With Cloudera’s S-1, Hadoop and Big Data Finally Come of Age

On Friday, March 31st, Cloudera filed its S-1 with intention to IPO. The timing looks good considering the recent successful IPOs of Alteryx, Mulesoft, and Snap. But how does Cloudera actually match up with other tech companies in terms of being successful in the short and medium term?

Cloudera’s S-1 filing starts by describing the near-term growth potential of the Internet of Things and IDC’s estimate of 30 billion internet-connected mobile devices in 2020. Every analyst and consulting firm has some idea of whether this is going to be 20 billion, 30 billion, or 40 billion, but the most important aspects of this growth are that:

  • this growth is happening exponentially
  • only about 10% of these devices will have some sort of cellular connection, with the rest being dependent on other forms of connectivitiy such as Wi-Fi, Bluetooth, or RFID
  • this expansion is leading to a multiple orders of magnitude increase in transactional data traffic

Cloudera also seeks to position itself as part of three IDC-defined markets expected to grow rapidly:

(i) Dynamic Data Management Systems;

(ii) Cognitive/AI Systems and Content Analytics Software; and

(iii) Advanced and Predictive Analytics Software

For those of us who have covered Cloudera over the years, the combination of these three markets seems like a bit of a stretch as Cloudera excels as an Enterprise Hadoop solution for data and content storage and has built out over $260 million in annual revenue, albeit at a current net annual loss of $187 million. However, technology analysts do not typically categorize Cloudera as a market-leading artificial intelligence or predictive analytics solution.
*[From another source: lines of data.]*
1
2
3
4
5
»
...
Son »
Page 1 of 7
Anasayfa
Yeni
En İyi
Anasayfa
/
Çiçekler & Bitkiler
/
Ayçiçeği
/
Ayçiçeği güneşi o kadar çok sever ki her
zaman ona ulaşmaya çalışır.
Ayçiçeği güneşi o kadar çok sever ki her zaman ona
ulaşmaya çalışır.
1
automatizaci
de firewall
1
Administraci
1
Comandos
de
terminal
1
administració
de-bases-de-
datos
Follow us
For these future-facing technologies, Cloudera certainly holds a lot of the data that will be analyzed, but Cloudera is not a standalone solution for machine learning.

I would guess that Cloudera would argue that the analytic tools needed for machine learning and advanced analytics are open source and readily available, making data gravity the true competitive differentiator for enterprise machine learning. However, given the enterprise’s relative comfort with archiving and data ingestion at scale vs. setting up machine learning at scale, I believe that the real challenge still currently lies in creating the advanced analytic models and machine learning capabilities that can unlock the massive scale of current enterprise data environments.
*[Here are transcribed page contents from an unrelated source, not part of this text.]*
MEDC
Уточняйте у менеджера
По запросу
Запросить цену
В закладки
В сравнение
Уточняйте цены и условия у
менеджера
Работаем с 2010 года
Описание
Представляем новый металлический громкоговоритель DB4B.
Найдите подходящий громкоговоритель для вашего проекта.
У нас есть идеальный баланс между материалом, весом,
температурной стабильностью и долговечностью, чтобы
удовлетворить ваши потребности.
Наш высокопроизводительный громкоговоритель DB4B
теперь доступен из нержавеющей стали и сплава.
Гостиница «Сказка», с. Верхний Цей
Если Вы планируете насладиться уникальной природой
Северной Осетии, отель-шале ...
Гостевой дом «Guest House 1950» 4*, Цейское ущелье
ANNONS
Despite this negativity, I don’t mean to denigrate Cloudera. This company has been instrumental in defining Big Data and currently has 1,470 employees focused on being the Enterprise Big Data platform. Over the past couple of years, Cloudera’s subscription revenue has steadily risen from 67% in 2014 to 72% in 2015 to 77% in 2016 of its revenue while growing revenues overall by over 50% per year. Cloudera’s lack of profitability is due to a common trait of subscription startups: sales and marketing expenses that were roughly 100% of total revenue in 2014 and 2015 and were at 78% of total revenues in 2016.

Overall, this looks like another IPO out of the Box playbook. Despite some uncertainty, Box has been a mostly-stable stock in terms of providing guidance and in growing at market-expected pace. Given that Cloudera will continue to be a market leader for enterprise data in the near future, investors should expect Cloudera to be a reliable holding.
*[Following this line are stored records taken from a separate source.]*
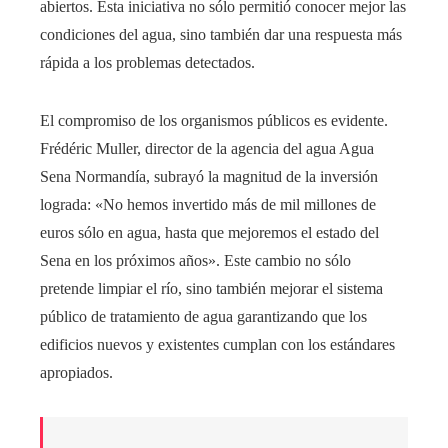
abiertos. Esta iniciativa no sólo permitió conocer mejor las
condiciones del agua, sino también dar una respuesta más
rápida a los problemas detectados.
El compromiso de los organismos públicos es evidente.
Frédéric Muller, director de la agencia del agua Agua
Sena Normandía, subrayó la magnitud de la inversión
lograda: «No hemos invertido más de mil millones de
euros sólo en agua, hasta que mejoremos el estado del
Sena en los próximos años». Este cambio no sólo
pretende limpiar el río, sino también mejorar el sistema
público de tratamiento de agua garantizando que los
edificios nuevos y existentes cumplan con los estándares
apropiados.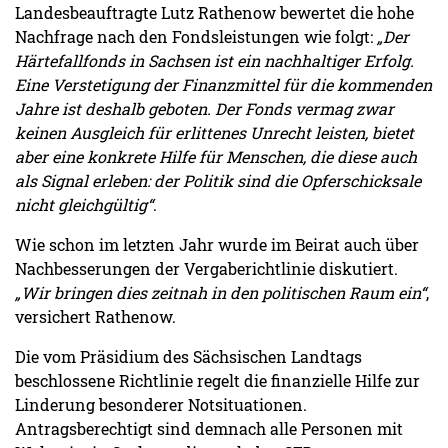
Landesbeauftragte Lutz Rathenow bewertet die hohe
Nachfrage nach den Fondsleistungen wie folgt:
„Der
Härtefallfonds in Sachsen ist ein nachhaltiger Erfolg.
Eine Verstetigung der Finanzmittel für die kommenden
Jahre ist deshalb geboten. Der Fonds vermag zwar
keinen Ausgleich für erlittenes Unrecht leisten, bietet
aber eine konkrete Hilfe für Menschen, die diese auch
als Signal erleben: der Politik sind die Opferschicksale
nicht gleichgültig“
.
Wie schon im letzten Jahr wurde im Beirat auch über
Nachbesserungen der Vergaberichtlinie diskutiert.
„Wir bringen dies zeitnah in den politischen Raum ein“
,
versichert Rathenow.
Die vom Präsidium des Sächsischen Landtags
beschlossene Richtlinie regelt die finanzielle Hilfe zur
Linderung besonderer Notsituationen.
Antragsberechtigt sind demnach alle Personen mit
However, the real potential for Cloudera is to step into the machine learning ring more actively, either through services or investing in a technology toolkit that would allow Cloudera customers to quickly adopt machine learning capabilities that are aligned to line-of-business use cases such as sales, marketing, and supply chain. This is a roadmap that analytic and enterprise application market leaders are providing in 2017 and Cloudera has the foundational technology to move up a level in enterprise value from data platform to context platform. As this occurs, Cloudera will start unlocking the full asset value of the data that it has been collecting over the past nine years and fulfilling the expectations that “Big Data” and Hadoop have had in the enterprise over the past decade.